Kris Ripper, a trans woman, told Transitics that she was pulled over on May 5 while driving home from work in the rain after her car’s headlights automatically turned off. The officer, she said, questioned whether her license was real because it identified her as male. Ripper had changed the gender marker on her license March 25 to comply with Senate Bill 244, a draconian anti-trans law enacted in Kansas.
Related: Kansas law voids some transgender drivers’ licenses while leaving others in limbo
But she later received a notice for failure to appear for an arraignment on a charge of operating a motor vehicle without a valid license, a Class B misdemeanor punishable by up to a $1,000 fine and six months in jail. County prosecutors ultimately dismissed the charge, but only after the story garnered international attention in LGBTQ+ media and after Ripper described the emotional impact of being threatened with jail time over a charge she said she did not know existed.
“I’m just a little scared and freaking out,” Ripper had told Transitics after receiving the notice.
The case illustrates the consequences of Kansas’ law even for transgender residents who try to comply with it. Ripper previously had a driver’s license with a gender marker that matched her identity. But the state-required change meant her license no longer aligned with her gender presentation, creating confusion during the traffic stop and later in the court system.
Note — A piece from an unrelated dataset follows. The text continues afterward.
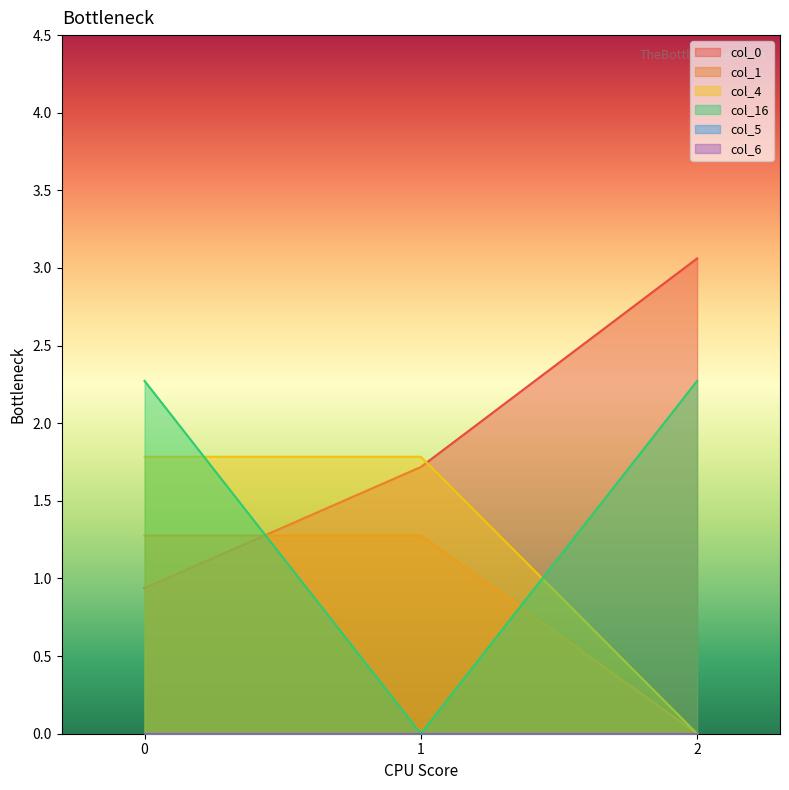

Does the chart display data point markers on the line(s)?

No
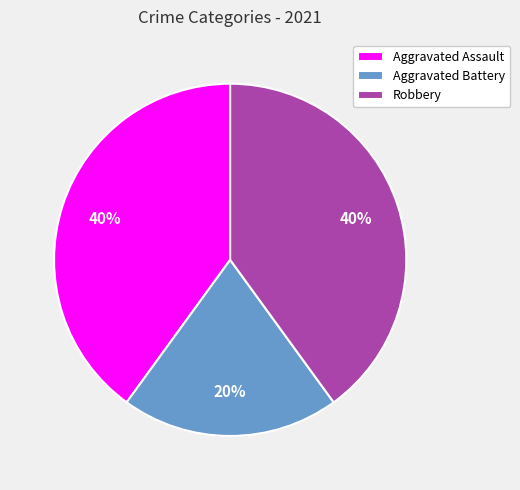

To the nearest percent, what is the combined percentage of Aggravated Battery and Aggravated Assault?

60%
Ripper said the license confusion caused the initial traffic stop to take an extended amount of time.
“After seeing my license, he spent like 10 minutes questioning me on if my license was real before I explained to him that I am a transgender woman,” Ripper said. “It has to say ‘M’ legally.”
Ripper said the officer returned her license and let her go with a verbal warning. She said she was not issued a citation. The notice she later received said that if she did not appear within 30 days, her license would be revoked, according to Transitics, which reviewed the document.
Related: Lyft steps in to offer rides after Kansas voids transgender residents’ driver’s licenses
The Kansas Department of Revenue sent letters to transgender drivers earlier this year invalidating licenses that did not list what the state calls a person’s “biological sex.” Kansas Attorney General Kris Kobach has defended the law in court, arguing that driver’s licenses must contain “objective, accurate” sex information because they are used to identify people, including in interactions with law enforcement.
David Brown, an attorney representing a trans client suing the state over the law, predicted months ago that problems would arise with enforcement.
“When people who are trans are forced to produce a driver’s license that indicates a gender that is not the gender they present as, it puts them in all sorts of awkward positions,” Brown previously told The Advocate.